I’m just back from a long weekend visiting our son Mark and daughter-in-law Ari in Austin, Texas. They are first-time home owners in a diverse neighborhood a few miles east of downtown.

A visit to the Bob Bullock Texas State History Museum gave me a new appreciation of the rich heritage of the Lone Star State. Living in Virginia for thirty years, I’ve been surrounded by the symbols of its leading role in the birth of American democracy as well as the struggles over slavery and the trauma of the Civil War (the state has been slower to fully recognize the Native American aspect of its history).  But Texas boats a heritage that rivals Virginia for its significance in the creation of the nation, with a unique blend of indigenous, Hispanic, Anglo, German, and African American cultures.

I have been fascinated to discover the remarkable exploits of the Comanche people as described in Empire of the Summer Moon by S.G Gwynne. Superb horseman, they “resembled the great and legendary mounted archers of history: Mongols, Parthians, and Magyars.” They rose to power with astonishing speed between 1625 and 1750. From their original homelands in the high country of present-day Wyoming, they moved south to dominate much of New Mexico, Colorado, Kansas, Oklahoma and Texas, even penetrating deep into Mexico

For decades they challenged and actually pushed back European settler expansion through their unmatched ability to loose twenty arrows at full gallop in the time it took to load and fire a flintlock musket, and by their ability to travel vast distances in the harshest conditions.

The settlers were tough, too, and regarded the federal government as incompetent to protect them. The Texas Rangers represented an effort to do what Washington would not or could not do. Their story helped me to understand the skepticism with which many in the west view Washington today.

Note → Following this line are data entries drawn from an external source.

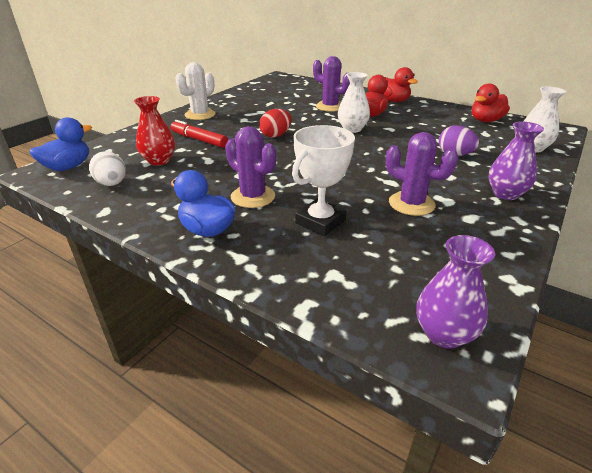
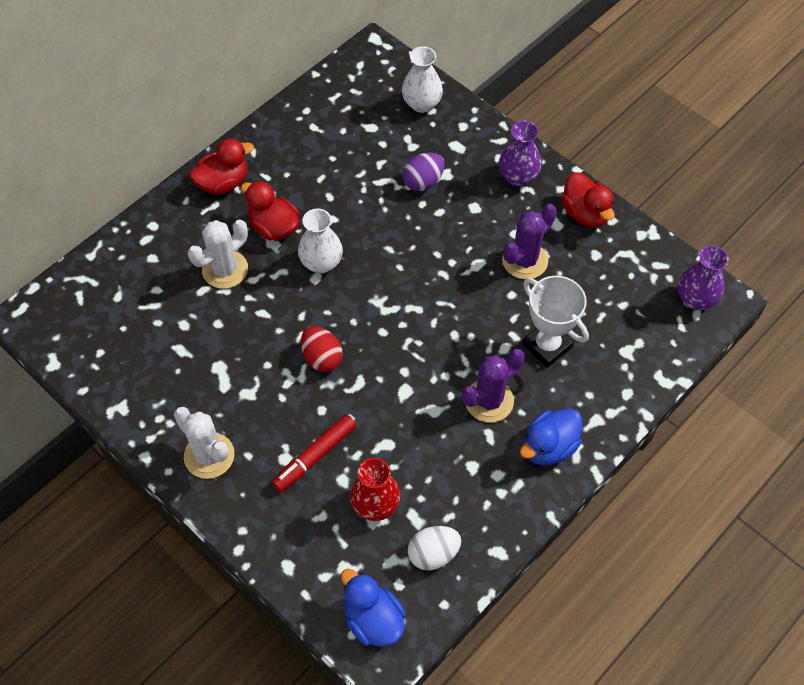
camera: 80 degrees left, 25 degrees up
(330, 107) = (225, 269): purple cactus -> white cactus
(485, 121) = (330, 108): red duck -> red duck (585, 213)

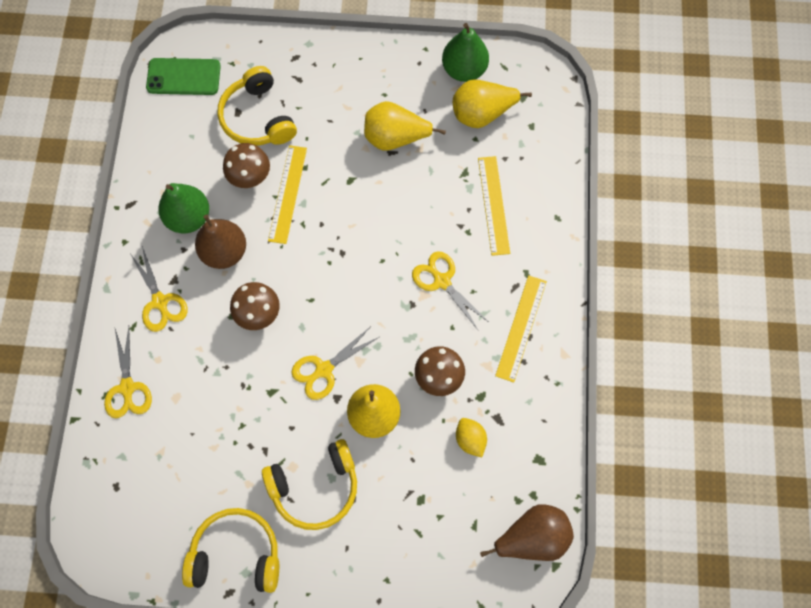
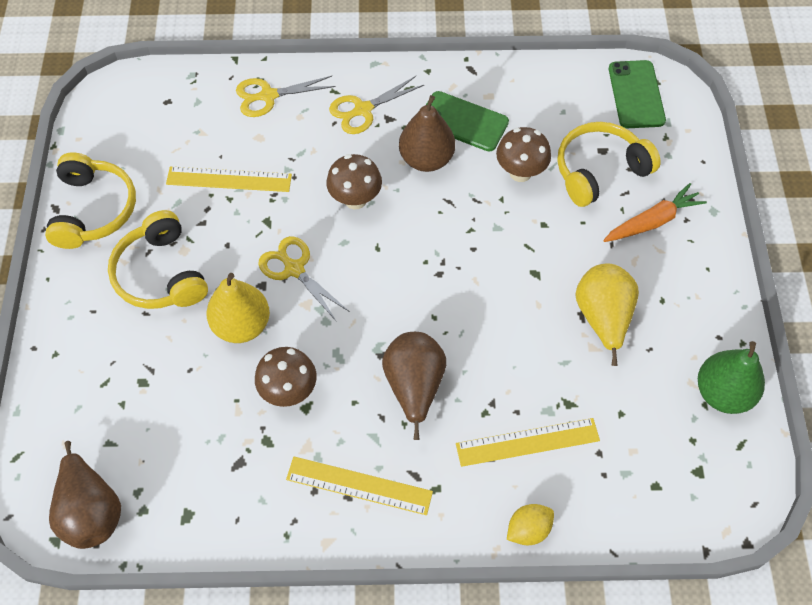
camera: 85 degrees right, 10 degrees down
(188, 217) = (463, 122): green pear -> green phone
(287, 194) = (506, 210): yellow ruler -> yellow ruler (229, 179)
(312, 88) = (652, 221): none -> orange carrot
(442, 281) = (414, 386): yellow scissors -> brown pear
(470, 439) = (213, 432): yellow lemon -> yellow lemon (528, 529)
(482, 114) = (660, 420): yellow pear -> none

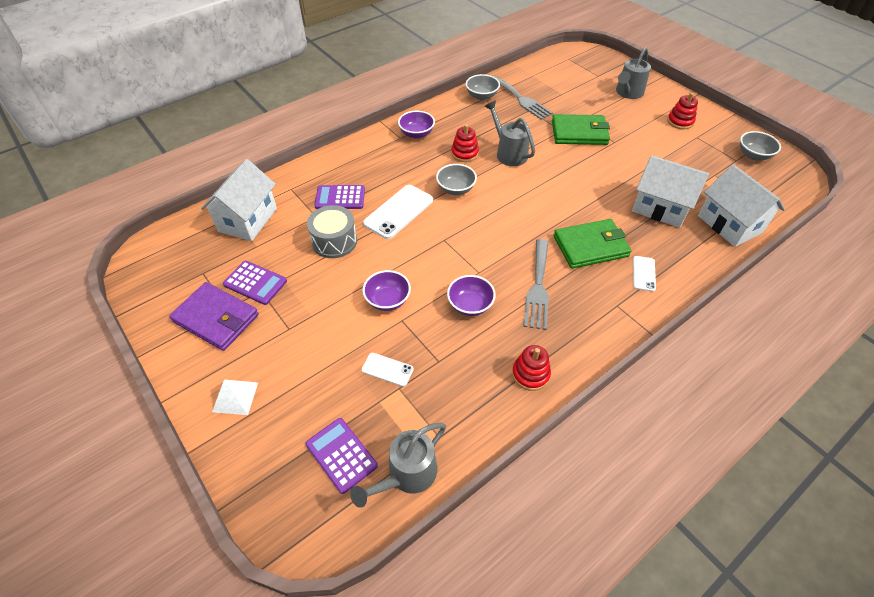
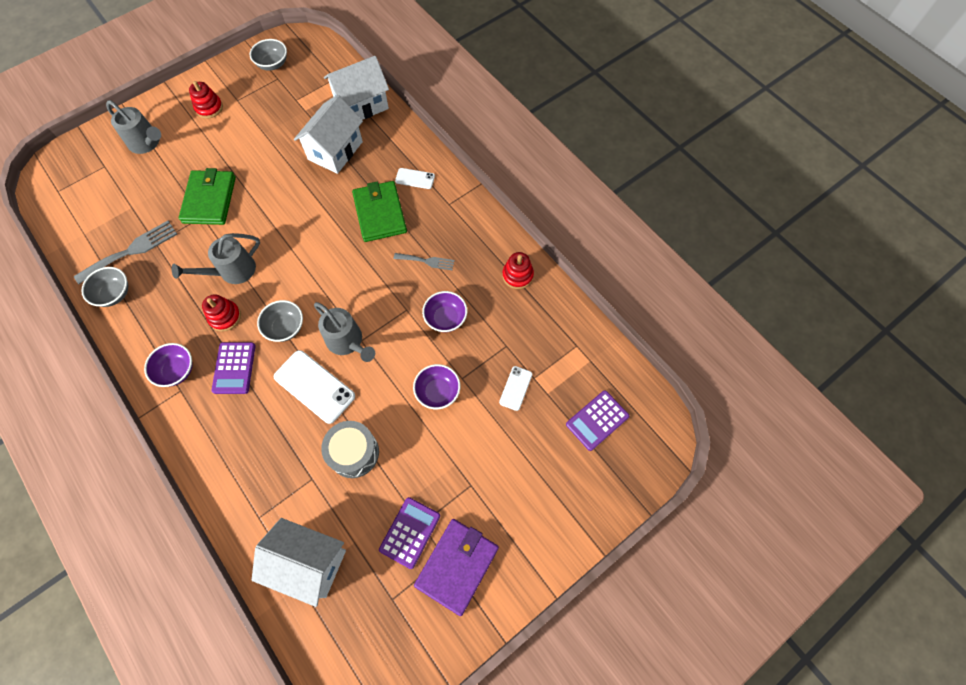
camera: 90 degrees left, 15 degrees up
(235, 397) = (548, 523): white pyramid -> none
(340, 198) = (283, 454): purple calculator -> purple calculator (234, 368)
(406, 475) = (610, 369): grey watering can -> grey watering can (348, 342)
(538, 287) = (427, 261): grey fork -> grey fork, size x0.59

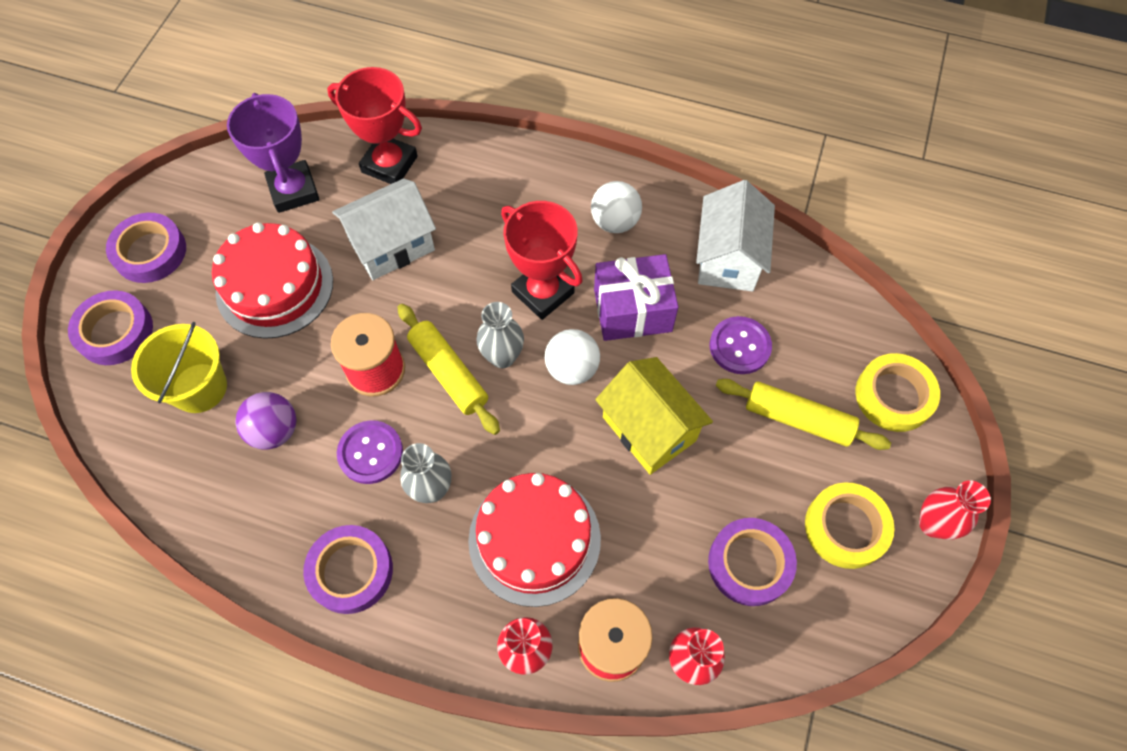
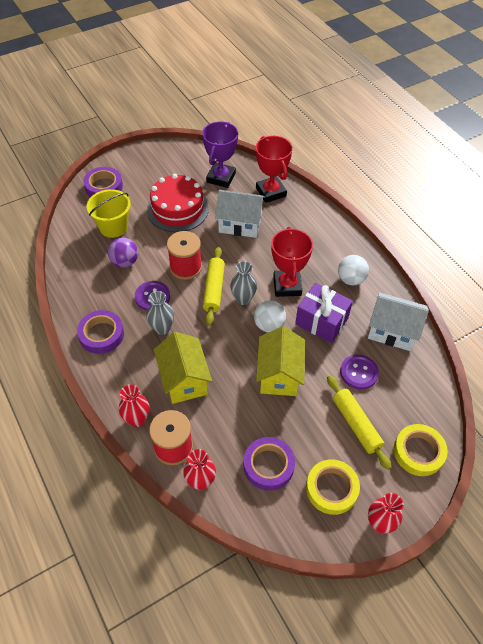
camera: 40 degrees right, 10 degrees down
(150, 252) = (144, 166): purple tape -> none
(534, 539) = (184, 380): red cake -> yellow house
(728, 258) = (392, 331): white house -> white house turned 60 degrees clockwise

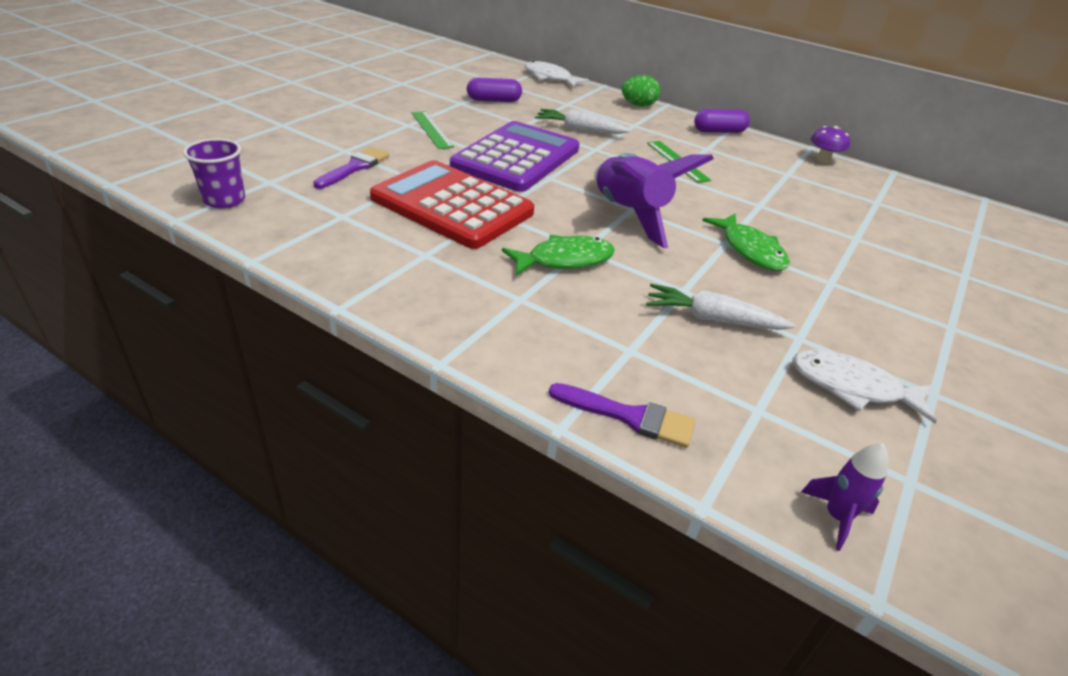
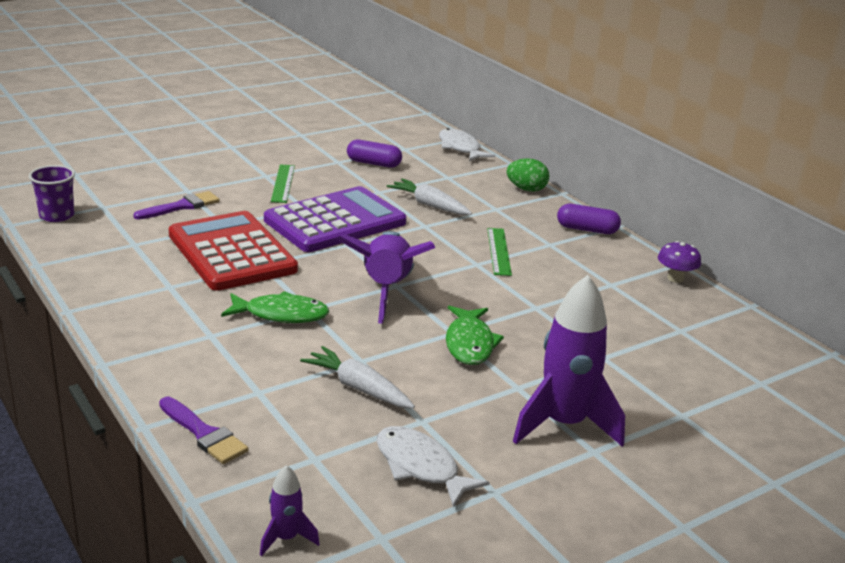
camera: 25 degrees right, 10 degrees down
(903, 308) = (563, 424): none -> purple rocket

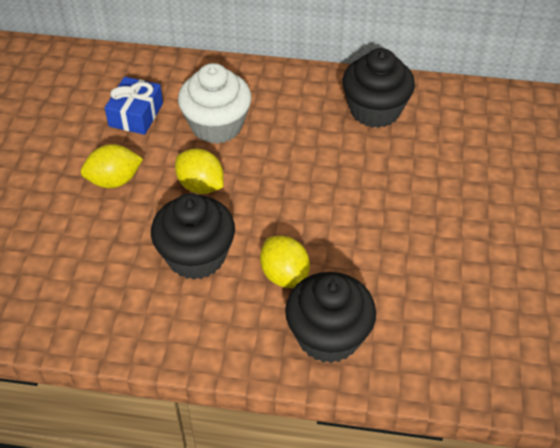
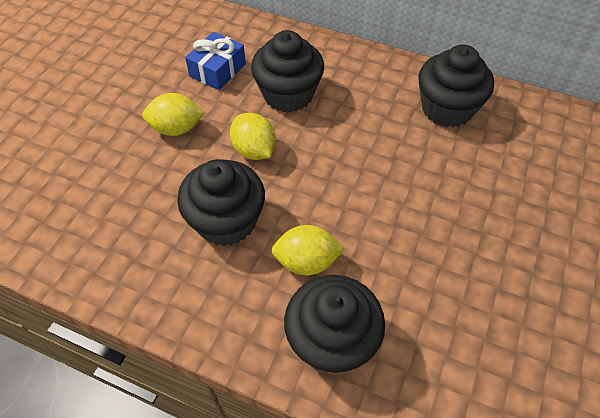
camera: 15 degrees right, 5 degrees up
(217, 125) = (288, 94): white cupcake -> black cupcake
(284, 275) = (306, 262): yellow lemon -> yellow lemon turned 75 degrees counterclockwise

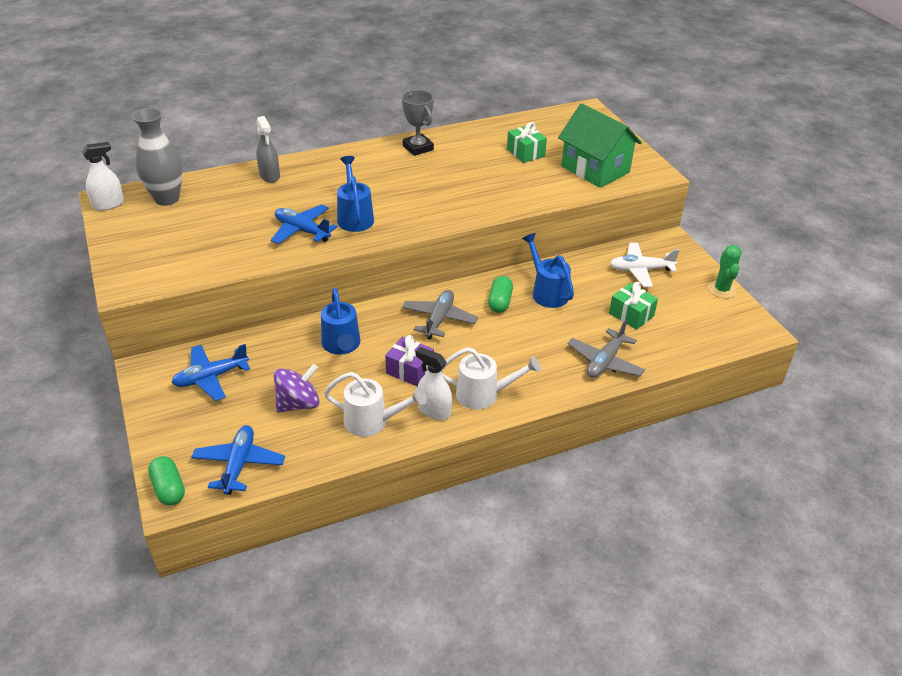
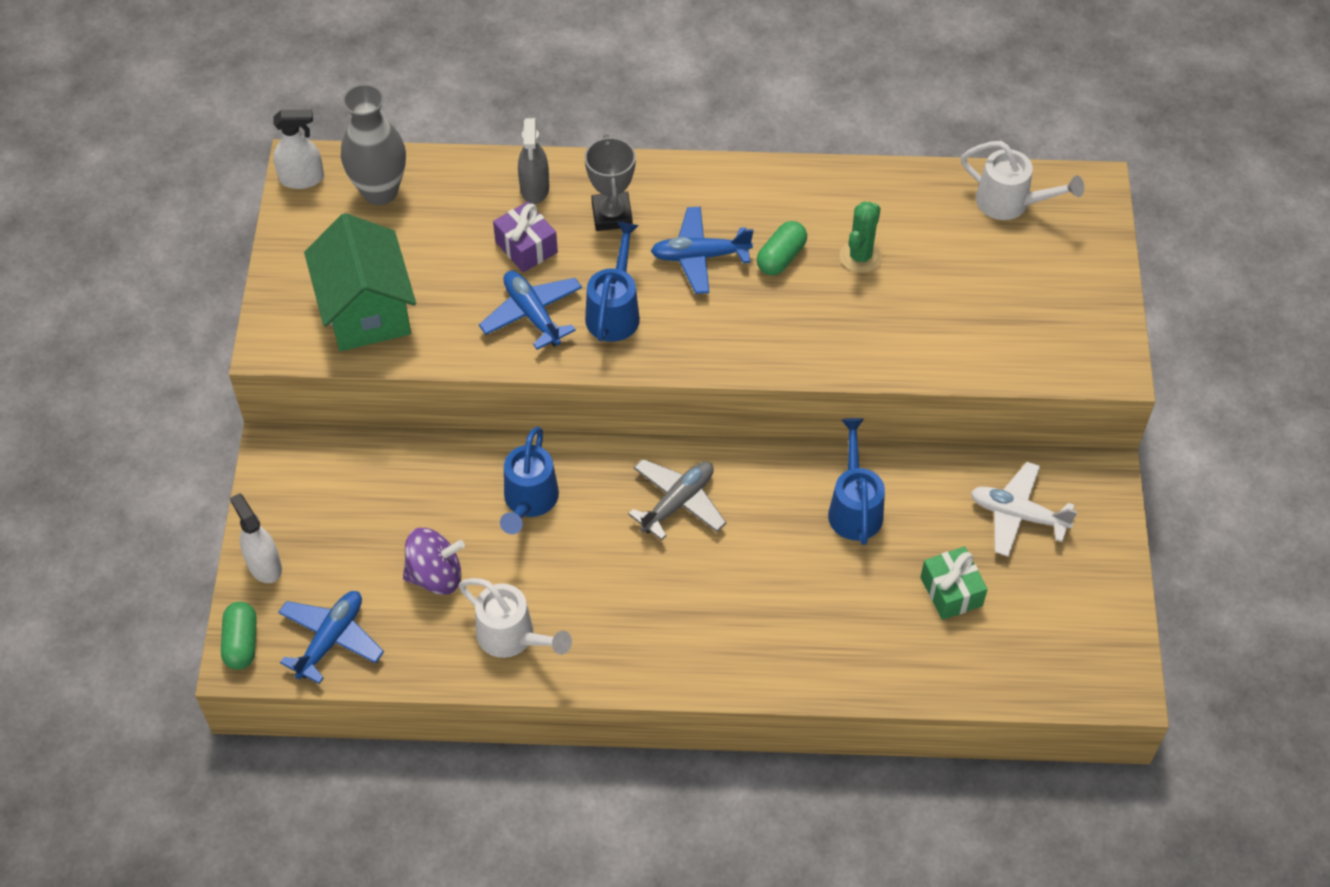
camera: 25 degrees right, 15 degrees up
(211, 377) = (347, 494): blue plane -> blue plane (700, 256)
(410, 370) = (597, 574): purple gift -> purple gift (526, 247)
(418, 148) = (774, 194): grey trophy -> grey trophy (612, 215)
(434, 410) = (596, 650): white spray bottle -> white spray bottle (264, 565)
(484, 395) = (672, 649): white watering can -> white watering can (1010, 203)
(499, 302) = (777, 502): green capsule -> green capsule (781, 257)
(525, 153) = (933, 257): green gift -> none
(595, 169) = (1020, 328): green house -> green house (366, 310)
(605, 361) = (864, 657): grey plane -> none
(722, 289) = (1117, 595): green cactus -> green cactus (860, 257)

Often missing from the history taught in Texas schools – and largely unknown to many Americans (myself included) – is the crucial role of the Tejanos, the early settlers of Spanish and Mexican descent who arrived long before the migration from the eastern United States. Their blood was shed in the fight for Texas freedom along with Irish, Germans, Scots, and English.

In March of this year, a Tejano Memorial was unveiled on the state Capitol grounds, the result of an initiative launched ten years ago by Hispanic leaders. The planners’ mission is “to establish an enduring legacy that acknowledges and pays tribute to the contributions by Tejanos as permanent testimony of the Spanish-Mexican heritage that has influenced and is inherent in present-day Texas culture.” The work by Armando Hinojosa covers 525 square feet and has 12 life-sized bronze statues. A grant from the Walmart Foundation will fund an educational project to develop curriculum materials for social studies classes in the Austin school district.

As I learned more about the Texas story I was struck by the lack of perspective in much of the national debate over immigration.  A commentary in the Star Telegram suggested that the Tejano Memorial might help stimulate serious discussion on the issue, “remembering that many of those we cherish who fought and died for Texas’ independence migrated here. And, for the most part, they were welcomed by the folks who already called this place home. Think what the state’s future would have been like if the Tejanos had said to Crockett, Bowie and Houston: ‘Go back to Tennessee.’ ‘Go back to Kentucky.’ ‘Go back to Virginia.’”

By embracing all of its rich history, Texas has an opportunity to provide a valuable insight for the rest of the country.